>> begin Selection
NE of Mount Robson SE of Berg Lake
53.115 N 119.1417 W — Map 083E03 — Google — GeoHack — Bivouac
Name officially adopted in 1951
Official in BC – Canada
Elevation: 3418 m
Arnold Louis Mumm [1859–1927] wrote of his 1909 expedition to Mount Robson, “We now learned from John Yates, who came with us, that he, Mr. Kinney and the brothers Coleman had effected a direct passage to the base of the wall through a tumbled mass of snow and glacier which intervenes between it and the face of the main glacier and is held up by a snow-capped buttress to which he gave the name of ‘The Helmet.’” Yates, a guide from Lac Ste. Anne, Alberta, had accompanied the Colemans and Kinney on their 1908 expedition to Mount Robson.
During his 1911 trip around Mount Robson, Arthur Oliver Wheeler [1860–1945] “looked at the north-east face of the Mount Robson massif. On the north shoulder rests a mighty ice-field, crevassed and broken in every direction. From its centre a rugged ridge protrudes, of which the culminating apex has been named by Coleman ‘The Helmet,’ from the resemblance to the old Roman headpiece when seen from the valley below.”
>> end Selection
>> begin Information supplied
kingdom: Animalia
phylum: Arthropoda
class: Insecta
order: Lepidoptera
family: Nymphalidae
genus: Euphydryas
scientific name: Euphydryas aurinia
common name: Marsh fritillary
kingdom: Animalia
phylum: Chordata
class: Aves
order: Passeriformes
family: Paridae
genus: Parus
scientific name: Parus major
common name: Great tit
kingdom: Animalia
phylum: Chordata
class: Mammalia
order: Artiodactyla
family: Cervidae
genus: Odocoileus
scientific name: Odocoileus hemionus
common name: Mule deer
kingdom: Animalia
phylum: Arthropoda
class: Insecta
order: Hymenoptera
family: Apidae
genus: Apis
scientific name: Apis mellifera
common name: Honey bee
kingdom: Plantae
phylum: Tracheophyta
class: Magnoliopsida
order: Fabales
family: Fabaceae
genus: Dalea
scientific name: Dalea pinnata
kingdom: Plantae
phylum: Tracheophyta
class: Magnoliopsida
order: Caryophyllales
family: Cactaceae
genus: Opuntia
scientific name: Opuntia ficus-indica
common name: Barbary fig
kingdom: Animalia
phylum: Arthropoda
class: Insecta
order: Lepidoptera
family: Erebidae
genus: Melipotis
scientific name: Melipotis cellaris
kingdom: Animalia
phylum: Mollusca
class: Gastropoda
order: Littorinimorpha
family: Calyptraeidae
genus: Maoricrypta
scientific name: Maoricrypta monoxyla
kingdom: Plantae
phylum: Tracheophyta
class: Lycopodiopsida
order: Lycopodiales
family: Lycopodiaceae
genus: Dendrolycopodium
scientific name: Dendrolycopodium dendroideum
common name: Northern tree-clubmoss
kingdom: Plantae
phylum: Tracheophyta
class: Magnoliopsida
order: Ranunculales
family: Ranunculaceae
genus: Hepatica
>> end Information supplied
Given problem = Reproduce the passage of the text on The Helmet between "NE of Mount" and "to Mount Robson.", inclusive. This material was taken from a separate source.

Solution to the exercise =
NE of Mount Robson SE of Berg Lake
53.115 N 119.1417 W — Map 083E03 — Google — GeoHack — Bivouac
Name officially adopted in 1951
Official in BC – Canada
Elevation: 3418 m
Arnold Louis Mumm [1859–1927] wrote of his 1909 expedition to Mount Robson, “We now learned from John Yates, who came with us, that he, Mr. Kinney and the brothers Coleman had effected a direct passage to the base of the wall through a tumbled mass of snow and glacier which intervenes between it and the face of the main glacier and is held up by a snow-capped buttress to which he gave the name of ‘The Helmet.’” Yates, a guide from Lac Ste. Anne, Alberta, had accompanied the Colemans and Kinney on their 1908 expedition to Mount Robson.